Official January 2018 Meetup

Details

6:30 Pizza and Networking
7:00 Announcements
7:05 Lightning Talk: John Mount: cdata Fluid Data Transformations for R
7:20 Lightning Talk: Robert Horton: Performance vs. Simplicity: Visualizing the tradeoffs from pruning decision trees
7:35 Oswald Campesato: R and Deep Learning

##########################

John Mount

cdata Fluid Data Transformations for R

Abstract: In my lightening talk I'll briefly introduce the cdata R package. cdata is Win-Vector's second generation "coordinatized data" tool for R. cdata supplies generalizations of pivot and un-pivot where one specifies the desired transform by supplying a control table that is literally a picture of the desired transformation. I will show how to quickly solve a data transformation problem in terms of this table. cdata is based on DBI which lets it perform the same transformations at big data scale (right now targeting Spark or PostgreSQL).

###########################

Robert Horton

Performance vs. Simplicity: Visualizing the tradeoffs from pruning decision trees.

I will be demonstrating a Shiny app intended to help business users see how lift plots, cumulative gain curves, and decision trees are interconnected, so they can better understand how simplifying the tree (and the rules it produces) affects the predictive performance of the model. There is often a "sweet spot" where a moderately simplified tree has optimal cross-validation performance; simpler trees may be easier to understand, but this typically comes at the cost of decreased performance. However, performance is often more importance in some areas than others (for example, if you are interested in the customer segment most likely to purchase a widget, performance of the model on the less likely segments may be less useful), so it is important to understand where the performance is being lost. This simple tool recapitulates many of the important concepts in data science, and we hope it can help bring subject matter experts deeper into the modeling process.

##########################

Oswald Campesato

Title: "R and Deep Learning"Description:"This fast-paced introduction to Deep Learning (DL) concepts is intended for Data Scientists who are interested in DL. Topics include neural networks, back propagation, activation functions, CNNs, RNNs (if time permits), along with the CLT/AUT/fixed-point theorems, and code samples in R/Keras and R/TensorFlow."

About me:"Oswald is a former PhD Candidate (ABD) in Mathematics, an education junkie (6 degrees), and an author of 17 technical books (including Angular). He has worked for Oracle, AAA, and Just Systems of Japan, along with various startups. He has lived/worked in 5 countries on three continents, and in a previous career he worked in South America, Italy, and the French Riviera, and has traveled to 70 countries on six continents. He has worked from C/C++/Java developer to CTO, comfortable in 4 languages, and wants to become fluent in Japanese. Currently he is a consultant and provides training in Android, R, and Deep Learning."-----------------------------------
=-=-=-=-=
### TASKS TO PERFORM
1. In the meetup listing, condense the paragraph beginning "I will be demonstrating a Shiny app" into a shorter version that retains its main facts.
2. Reproduce everything in the meetup listing from "Abstract: In my" down to "pruning decision trees.".

### SOURCE EXCERPT
=-=-=-=-=
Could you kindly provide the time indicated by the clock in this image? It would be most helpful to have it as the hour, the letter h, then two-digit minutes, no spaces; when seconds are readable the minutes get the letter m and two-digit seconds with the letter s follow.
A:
=-=-=-=-=
### SOLUTIONS PER TASK
1. Robert Horton will demonstrate a Shiny app that shows business users how lift plots, cumulative gain curves, and decision trees are interconnected. The goal is to help them see how simplifying a tree and its rules affects the model's predictive performance. A moderately simplified tree often has optimal cross-validation performance. Simpler trees may be easier to understand but typically perform worse. Performance matters more in some areas than others, such as the customer segment most likely to purchase a widget, so it is important to understand where performance is lost. The tool recapitulates many important data science concepts, and it is hoped it can bring subject matter experts deeper into the modeling process.

2.
Abstract: In my lightening talk I'll briefly introduce the cdata R package. cdata is Win-Vector's second generation "coordinatized data" tool for R. cdata supplies generalizations of pivot and un-pivot where one specifies the desired transform by supplying a control table that is literally a picture of the desired transformation. I will show how to quickly solve a data transformation problem in terms of this table. cdata is based on DBI which lets it perform the same transformations at big data scale (right now targeting Spark or PostgreSQL).

###########################

Robert Horton

Performance vs. Simplicity: Visualizing the tradeoffs from pruning decision trees.